For every input file processed (see code below) I am trying to use "os.path.basename" to write to a new output file - I know I am missing something obvious...?

import os
import glob
import gzip

dbpath = '/home/university/Desktop/test'

for infile in glob.glob( os.path.join(dbpath, 'G[D|E]/????/*.gz') ):
print("current file is: " + infile)

**

   outfile=os.path.basename('/home/university/Desktop/test/G[D|E]                              
/????/??????.xaa.fastq.gz').rsplit('.xaa.fastq.gz')[0]

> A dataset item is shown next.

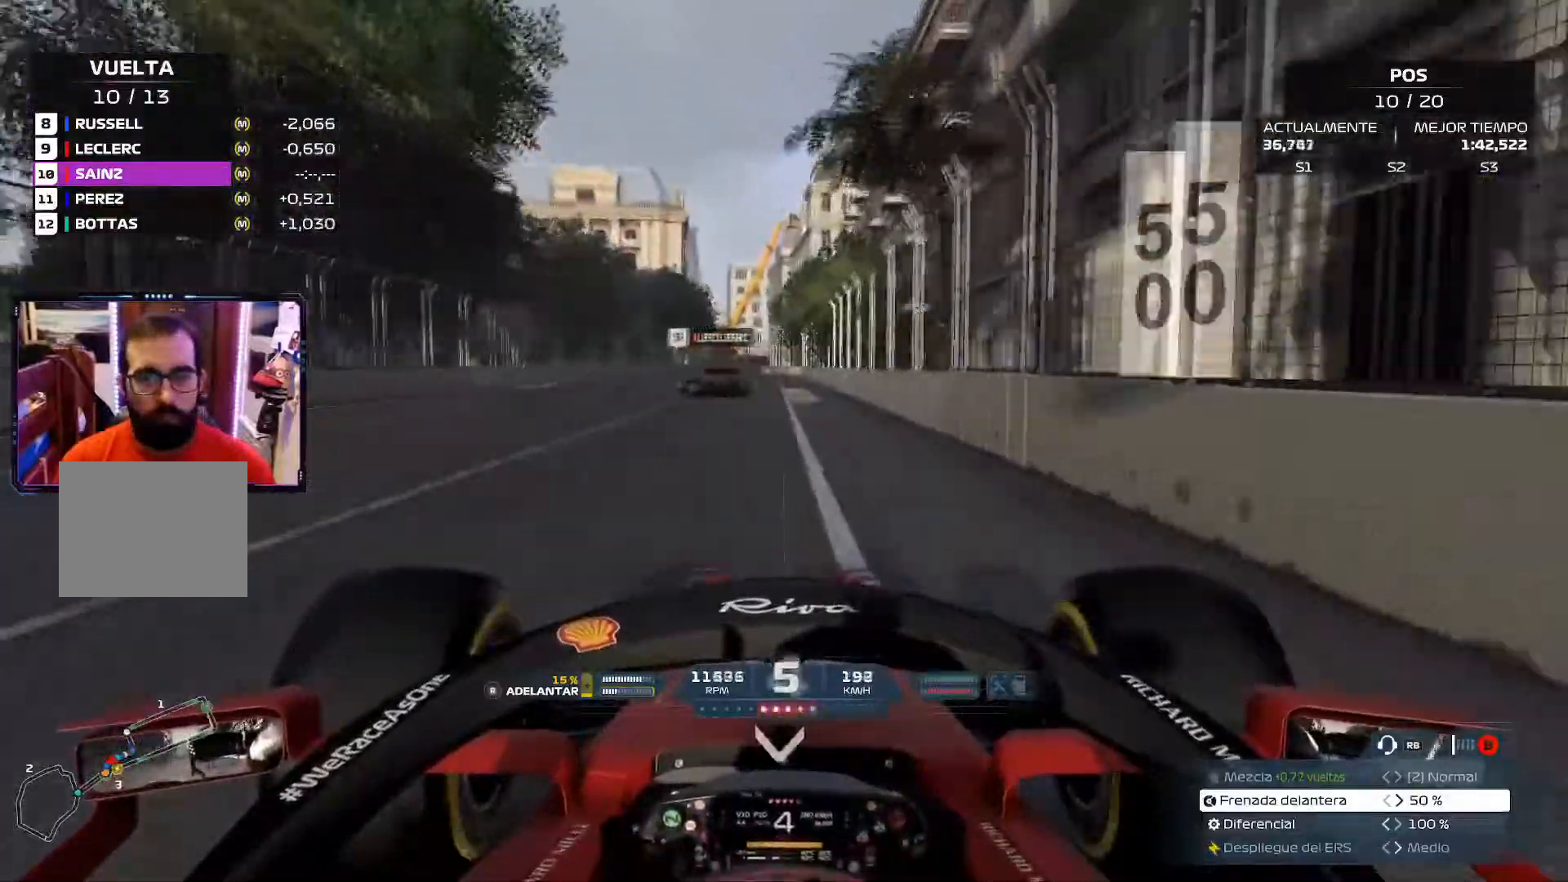
{"buttons": [], "left_stick": "left", "right_stick": "center", "events": [[17, "X", "down"], [184, "X", "up"], [301, "left_stick", "left"], [484, "L2", "up"]]}
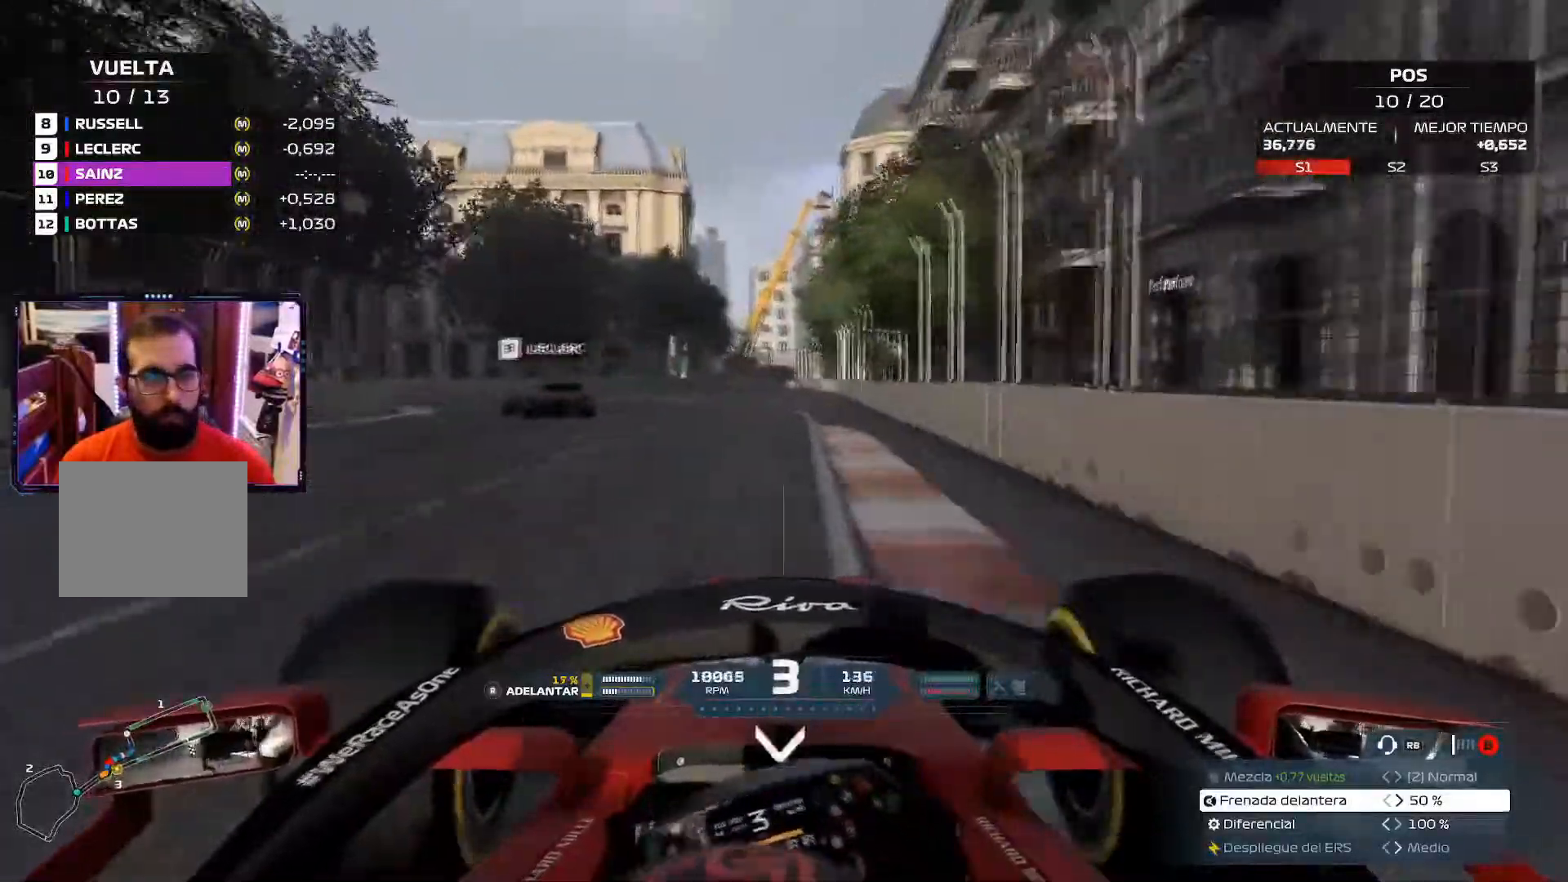
{"buttons": [], "left_stick": "left", "right_stick": "center", "events": []}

  file=open(outfile, 'w+')

**

  gzsuppl = Chem.ForwardSDMolSupplier(gzip.open(infile))
  for m in gzsuppl:
  if m is None: continue
...etc

file.close()
print(count)

It is not clear to me how to capture the variable [0] (i.e. everything upstream of .xaa.fastq.gz) and use as the basename for the new output file? Unfortunately it simply writes the new output file as "??????" rather than the actual sequence of 6 letters. Thanks for any help given.

jnorth
  • 115
  • 7
  • Show a real example of a file path from which you would like to exact the basename from using `os.path.basename` and what you'd like the name of `outfile` to be if it were created correctly. Sorry, your code is somewhat worthless in its current state...it's not even indented properly. – martineau Nov 25 '17 at 01:08
  • Apologies, a real path could be /home/university/Desktop/test/GD /AAML/DEAAML.xaa.fastq.gz The output filename would be DEAAML.fastq.gz. The indentation is correct in my file but I had trouble getting it correct here. – jnorth Nov 25 '17 at 01:10
  • if `filepath = '/home/university/Desktop/test/GD /AAML/DEAAML.xaa.fastq.gz'` then `os.path.dirname(filepath)` would return `/home/university/Desktop/test/GD /AAML`. Is that what you want? You still havn't clearly described what the resulting `outfile`'s name should be. – martineau Nov 25 '17 at 01:16
  • Again apologies, I just updated my last comment to include the example output file. – jnorth Nov 25 '17 at 01:17
  • There are hundreds of folders with 2 characters and within each of those folders would be several dozen more subfolders (all 4 characters). The names of the files are 6 letters.xaa.fastq.gz. The script is meant to iterate over all of those folders, performing the function to each input file and outputting to its respective folder. – jnorth Nov 25 '17 at 01:20
  • Well, `os.path.basename(filepath)` returns `DEAAML.xaa.fastq.gz`, which is the same a the filename of the original. Unless you want to overwrite the original file, to put `outfile` in the same folder you will need to create a different name for it, or put it in a different directory folder where the name won't conflict with an existing file's name. – martineau Nov 25 '17 at 01:28
  • DEAAML.xaa.fastq.gz is one of several thousand input files throughout that directory structure. `os.path.basename(filepath)` returns "??????" when I use `'/home/university/Desktop/test/G[D|E] /????/??????.xaa.fastq.gz'` – jnorth Nov 25 '17 at 01:36
  • I guess the question should have been how to search through multiple directories with multiple files, grab the "basename" and only use that as the output filename after performing a basic function. This is fairly straightforward as a bash script but I am forced to use python in this case. – jnorth Nov 25 '17 at 01:44
  • OK, I think I understand now...working on it. – martineau Nov 25 '17 at 02:03
  • Thanks @martineau, my apologies again for it being unclear. – jnorth Nov 25 '17 at 02:08

2 Answers2

1

This seems like it will get everything upstream of the .xaa.fastq.gz in the paths returned from glob() in your sample code:

import os

filepath = '/home/university/Desktop/test/GD /AAML/DEAAML.xaa.fastq.gz'
filepath = os.path.normpath(filepath)  # Changes path separators for Windows.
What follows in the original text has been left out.